Assurance-emploi - C’est la faute des quotas, dit la Coalition

C’est la politique de quotas de réduction des prestations imposés aux employés de Service Canada qui est responsable des « dérapages » comme celui révélé lundi par Le Devoir, estiment la Coalition québécoise contre la réforme de l’assurance-emploi et le chef de l’opposition officielle, Thomas Mulcair.


« On a ici un gouvernement qui envoie ses employés appliquer des coupes déjà décidées, a dénoncé M. Mulcair en point de presse à Montréal. Ils ont des quotas, ils sont obligés de trouver des coupes à faire. C’est là que le bât blesse. »


Pour la Coalition (qui réunit une quinzaine d’organisations représentant 1,2 million de salariés), la politique des quotas « exerce une pression indue sur des fonctionnaires qui peinent déjà à répondre à la demande ». Dans ces circonstances, « il n’est pas étonnant qu’une telle politique ait comme effet pervers que les fonctionnaires prennent des décisions complètement déraisonnables ».
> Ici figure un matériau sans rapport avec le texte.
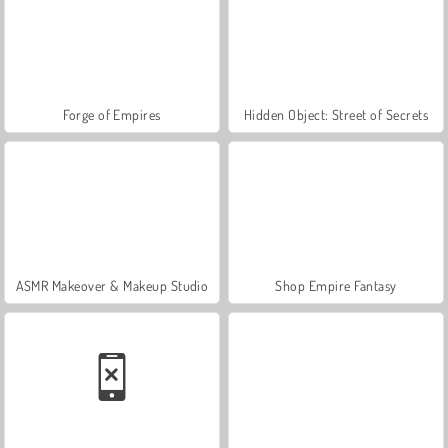
Forge of Empires
Hidden Object: Street of Secrets
ASMR Makeover & Makeup Studio
Shop Empire Fantasy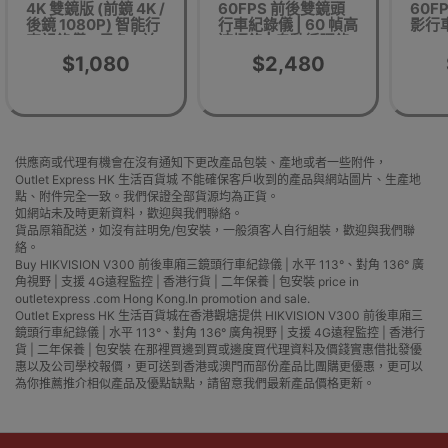
4K 雙鏡版 (前鏡 4K /
60FPS 前後雙鏡頭
60FP
後鏡 1080P) 智能行
行車紀錄儀 | 60 幀高
影行車
車記錄儀 - 黑色 | 前
速攝錄 | 自動循環錄
EVO 
鏡170°超廣角 | 雙鏡
影 | 香港行貨 | 二年
148
$1,080
$2,480
錄影 | 香港行貨
保養 | 包安裝
池套裝
供應商或代理有機會在沒有通知下更改產品包裝、產地或者一些附件，
Outlet Express HK 生活百貨城 不能確保客戶收到的產品與網站圖片、生產地
點、附件完全一致。我們保證全部貨源均為正貨。
如網站未及時更新資料，歡迎與我們聯絡。
貨品原箱配送，如沒有註明免/包安裝，一般須客人自行組裝，歡迎與我們聯
絡。
Buy HIKVISION V300 前後車廂三鏡頭行車紀錄儀 | 水平 113°、對角 136° 廣
角視野 | 支援 4G遠程監控 | 香港行貨 | 二年保養 | 包安裝 price in
outletexpress .com Hong Kong.In promotion and sale.
Outlet Express HK 生活百貨城在香港觀塘提供 HIKVISION V300 前後車廂三
鏡頭行車紀錄儀 | 水平 113°、對角 136° 廣角視野 | 支援 4G遠程監控 | 香港行
貨 | 二年保養 | 包安裝 在那裡買邊到買或邊度買代理資料及價錢實惠借批發優
惠以及公司學校報價，更可送到香港或澳門而部份產品比團購更優惠，更可以
為你推薦推介相似產品及優點缺點，請留意我們最新產品價格更新。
Le Devoir exposait lundi le cas d’un homme dont les prestations ont été suspendues après qu’il eut raté deux appels téléphoniques de Service Canada qui voulait vérifier sa disponibilité au travail. L’agent d’intégrité qui a signé la lettre indique qu’il a tenté de joindre le prestataire le 26 mars vers 16 h, et le 27 mars vers 15 h.


N’ayant pas eu de réponse et n’ayant pu laisser de message sur une boîte vocale, l’enquêteur a dès lors décidé que le prestataire n’était pas disponible au travail et qu’il ne répondait donc pas aux critères d’admissibilité au système.


Or, le prestataire était absent pour de bonnes raisons : il suivait une formation obligatoire à Emploi-Québec le 26 mars, et il travaillait le lendemain (travail à temps partiel dont les revenus sont déclarés et apparaissent au dossier). Quand il a voulu expliquer cette situation à Service Canada, il a été renvoyé vers l’agent d’intégrité, qui a maintenu sa décision.

 

Empressement inusité


Selon le Mouvement action-chômage de Montréal (MACM), il est tout à fait « inusité » que Service Canada agisse avec autant d’empressement. Habituellement, les appels de vérification s’accompagnent de l’envoi d’une lettre, et la décision de cesser le versement des prestations suit une enquête sérieuse, dit-on. Le porte-parole, Jacques Beaudoin, se demandait lundi si l’agent d’intégrité n’avait pas été incité à agir vite le 27 mars pour que les prestations supprimées soient comptabilisées dans l’année fiscale 2012-2013 (qui se terminait le 31 mars).


Le Devoir avait révélé en février que les enquêteurs des services d’intégrité de Service Canada doivent trouver chacun annuellement 485 000 $ en prestations à récupérer ou à supprimer. Pour l’année qui vient de s’écouler, les divisions régionales de Service Canada devaient trouver des « économies » de prestations de 120 millions (Québec), 110 millions (Ontario), 115 millions (Ouest) et 58 millions (Maritimes).


La division québécoise de Service Canada n’a pas répondu à nos demandes d’information et d’explications lundi.